Three Important Reasons to Keep Hard Copies of Your Medical Records

This year, my annual physical was scheduled for late July. I always get the regular blood tests done a few weeks ahead so my doctor and I can discuss them face to face and renew any needed prescription. This year, though, my medication for hypothyroidism was about to run out. Once the blood test results were available, I asked the doctor’s office to renew the prescription immediately and not wait for the appointment. It didn’t get done.

1. When it comes to your medical records, the only constant is you, not your doctor or your doctor’s office.

The reason my prescription wasn’t immediately renewed was that my doctor did not have my medical records. The reason she didn’t have my medical records was that she had moved, from an office affiliated with one of our local hospitals to an office affiliated with the other.

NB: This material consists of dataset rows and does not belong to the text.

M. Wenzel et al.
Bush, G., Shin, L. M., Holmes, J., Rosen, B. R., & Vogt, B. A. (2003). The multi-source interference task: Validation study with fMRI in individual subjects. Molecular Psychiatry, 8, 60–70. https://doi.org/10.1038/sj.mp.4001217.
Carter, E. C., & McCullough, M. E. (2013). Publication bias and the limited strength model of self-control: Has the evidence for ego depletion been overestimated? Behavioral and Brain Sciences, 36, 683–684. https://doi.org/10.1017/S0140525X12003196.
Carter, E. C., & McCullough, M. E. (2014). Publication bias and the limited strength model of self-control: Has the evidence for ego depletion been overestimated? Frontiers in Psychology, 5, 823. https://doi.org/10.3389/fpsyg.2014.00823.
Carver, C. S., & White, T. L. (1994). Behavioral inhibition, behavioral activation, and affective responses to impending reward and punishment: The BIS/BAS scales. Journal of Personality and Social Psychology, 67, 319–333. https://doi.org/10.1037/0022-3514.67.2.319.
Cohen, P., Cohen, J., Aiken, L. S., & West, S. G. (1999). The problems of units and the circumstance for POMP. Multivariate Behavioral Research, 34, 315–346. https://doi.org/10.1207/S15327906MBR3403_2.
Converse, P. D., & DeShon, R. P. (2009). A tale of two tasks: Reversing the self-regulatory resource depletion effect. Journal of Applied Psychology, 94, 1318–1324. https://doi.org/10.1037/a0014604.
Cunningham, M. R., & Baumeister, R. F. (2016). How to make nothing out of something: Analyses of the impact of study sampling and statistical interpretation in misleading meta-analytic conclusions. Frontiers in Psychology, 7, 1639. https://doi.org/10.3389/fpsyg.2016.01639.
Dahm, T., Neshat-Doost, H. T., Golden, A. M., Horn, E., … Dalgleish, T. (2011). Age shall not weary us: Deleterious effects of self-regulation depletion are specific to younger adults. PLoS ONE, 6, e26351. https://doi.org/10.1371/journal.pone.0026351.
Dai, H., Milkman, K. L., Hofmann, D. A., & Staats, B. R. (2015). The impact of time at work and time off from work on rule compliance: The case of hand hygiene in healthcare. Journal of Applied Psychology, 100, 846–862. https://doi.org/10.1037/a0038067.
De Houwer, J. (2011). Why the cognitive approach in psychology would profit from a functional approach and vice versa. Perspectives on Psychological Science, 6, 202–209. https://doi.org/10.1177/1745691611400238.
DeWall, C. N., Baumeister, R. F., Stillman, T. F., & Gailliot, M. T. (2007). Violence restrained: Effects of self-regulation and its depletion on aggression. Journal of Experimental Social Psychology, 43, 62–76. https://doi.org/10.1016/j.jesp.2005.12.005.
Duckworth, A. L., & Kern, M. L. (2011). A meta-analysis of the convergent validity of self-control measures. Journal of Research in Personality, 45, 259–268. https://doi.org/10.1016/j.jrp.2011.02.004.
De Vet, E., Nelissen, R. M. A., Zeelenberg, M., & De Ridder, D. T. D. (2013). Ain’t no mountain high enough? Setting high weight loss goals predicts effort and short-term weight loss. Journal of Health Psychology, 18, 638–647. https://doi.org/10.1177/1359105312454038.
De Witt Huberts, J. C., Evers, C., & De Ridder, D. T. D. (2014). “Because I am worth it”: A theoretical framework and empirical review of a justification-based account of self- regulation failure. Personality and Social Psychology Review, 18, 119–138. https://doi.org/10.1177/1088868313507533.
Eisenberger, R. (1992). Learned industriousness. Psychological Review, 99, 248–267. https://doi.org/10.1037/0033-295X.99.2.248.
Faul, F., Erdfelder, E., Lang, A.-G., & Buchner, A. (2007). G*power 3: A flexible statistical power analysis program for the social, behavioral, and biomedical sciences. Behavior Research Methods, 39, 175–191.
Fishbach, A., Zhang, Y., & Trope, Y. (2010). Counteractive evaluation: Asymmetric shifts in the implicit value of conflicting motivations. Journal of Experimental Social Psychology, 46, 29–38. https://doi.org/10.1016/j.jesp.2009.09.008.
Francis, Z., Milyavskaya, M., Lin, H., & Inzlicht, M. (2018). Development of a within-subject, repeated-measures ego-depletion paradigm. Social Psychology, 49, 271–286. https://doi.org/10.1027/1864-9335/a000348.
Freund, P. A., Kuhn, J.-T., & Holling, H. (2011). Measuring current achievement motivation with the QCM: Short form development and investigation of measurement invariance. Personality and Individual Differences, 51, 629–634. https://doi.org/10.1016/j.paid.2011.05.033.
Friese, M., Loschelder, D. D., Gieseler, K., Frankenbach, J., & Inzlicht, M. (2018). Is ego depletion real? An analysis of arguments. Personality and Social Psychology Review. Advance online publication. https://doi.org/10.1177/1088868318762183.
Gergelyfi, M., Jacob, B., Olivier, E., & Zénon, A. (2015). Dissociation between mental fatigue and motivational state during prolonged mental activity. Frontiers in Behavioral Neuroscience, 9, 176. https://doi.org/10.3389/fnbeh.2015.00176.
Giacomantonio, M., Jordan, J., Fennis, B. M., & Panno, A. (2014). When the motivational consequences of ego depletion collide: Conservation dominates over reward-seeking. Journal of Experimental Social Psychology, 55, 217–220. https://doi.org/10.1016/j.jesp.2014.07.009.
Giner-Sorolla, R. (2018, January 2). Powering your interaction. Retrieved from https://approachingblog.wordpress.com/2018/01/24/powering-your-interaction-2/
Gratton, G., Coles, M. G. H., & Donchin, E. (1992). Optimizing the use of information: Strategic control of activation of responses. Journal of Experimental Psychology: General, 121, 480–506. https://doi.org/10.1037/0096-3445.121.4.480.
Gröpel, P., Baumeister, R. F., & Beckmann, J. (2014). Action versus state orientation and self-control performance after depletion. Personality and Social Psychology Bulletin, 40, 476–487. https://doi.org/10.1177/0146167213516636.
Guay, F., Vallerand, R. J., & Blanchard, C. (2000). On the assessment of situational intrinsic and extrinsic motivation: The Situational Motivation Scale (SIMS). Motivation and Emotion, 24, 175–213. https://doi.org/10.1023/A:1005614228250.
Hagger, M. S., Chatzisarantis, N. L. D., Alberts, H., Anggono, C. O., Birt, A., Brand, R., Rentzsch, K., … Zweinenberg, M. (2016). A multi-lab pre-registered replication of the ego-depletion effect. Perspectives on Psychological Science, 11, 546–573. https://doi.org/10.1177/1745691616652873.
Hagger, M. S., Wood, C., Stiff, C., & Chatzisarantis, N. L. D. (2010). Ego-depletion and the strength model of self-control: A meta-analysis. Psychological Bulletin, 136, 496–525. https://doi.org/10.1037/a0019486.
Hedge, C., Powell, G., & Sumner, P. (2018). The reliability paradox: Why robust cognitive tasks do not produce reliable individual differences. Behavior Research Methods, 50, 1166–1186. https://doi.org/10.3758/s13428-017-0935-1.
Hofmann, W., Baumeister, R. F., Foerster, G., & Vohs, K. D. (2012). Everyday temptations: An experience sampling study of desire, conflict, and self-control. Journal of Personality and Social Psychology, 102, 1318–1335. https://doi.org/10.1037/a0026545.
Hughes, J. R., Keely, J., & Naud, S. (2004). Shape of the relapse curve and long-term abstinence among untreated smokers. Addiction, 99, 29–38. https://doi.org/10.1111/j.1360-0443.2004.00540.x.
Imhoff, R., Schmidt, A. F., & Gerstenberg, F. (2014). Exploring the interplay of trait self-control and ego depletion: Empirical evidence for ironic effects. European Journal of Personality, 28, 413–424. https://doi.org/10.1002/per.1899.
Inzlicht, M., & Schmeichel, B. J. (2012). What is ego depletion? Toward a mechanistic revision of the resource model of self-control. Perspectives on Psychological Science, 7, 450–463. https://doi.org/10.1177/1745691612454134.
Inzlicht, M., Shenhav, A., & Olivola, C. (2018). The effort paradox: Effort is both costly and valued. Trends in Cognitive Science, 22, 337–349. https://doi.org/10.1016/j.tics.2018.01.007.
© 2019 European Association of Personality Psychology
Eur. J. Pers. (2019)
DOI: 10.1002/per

2. Electronic medical records systems are not compatible with each other.

At some point after I had made the appointment for my physical, my records were faxed from one office to the other. Since the systems used at the two offices are not compatible, information sent by the old office will have to be entered by hand into the new office’s computer. This may take many weeks or months and will provide opportunities for data entry errors to be made. In the meantime…

3. Computer systems in medical offices are constantly being changed and upgraded.

Each time this happens there is more opportunity for error and for records to be lost entirely. Also, there seems to be no requirement that any new system be more universally compatible than the previous one.

On the day of my appointment I arrived at my doctor’s office with a fat folder containing the medical records I have been keeping over the past ten or fifteen years. (Even when she finally does get my electronic medical records my doctor will not have a history going back that far.) I had also made a separate list of my thyroid test results over the past two years so she would know immediately what dosage to prescribe. While I was there, she made photocopies of other test results that I had and she didn’t.

I was still mulling all of this over a few days later when I got a letter from a hospital affiliated with an Ivy League university on the east coast. When my mother died in 1986 of the effects of Alzheimer’s disease, some of her brain tissue was donated to this facility for research. “Regrettably,” the hospital said, they had lost track of backup data tapes containing information about my mother. And, by the way, the tapes were unencrypted.

Update: After writing this, I have been thinking about how enormously destructive the transition to electronic records has been. For millions of people, years of health-related data have been misplaced, lost or intentionally discarded. Why did anyone believe we could do without paper records without first having a reliable, universally compatible electronic system in place?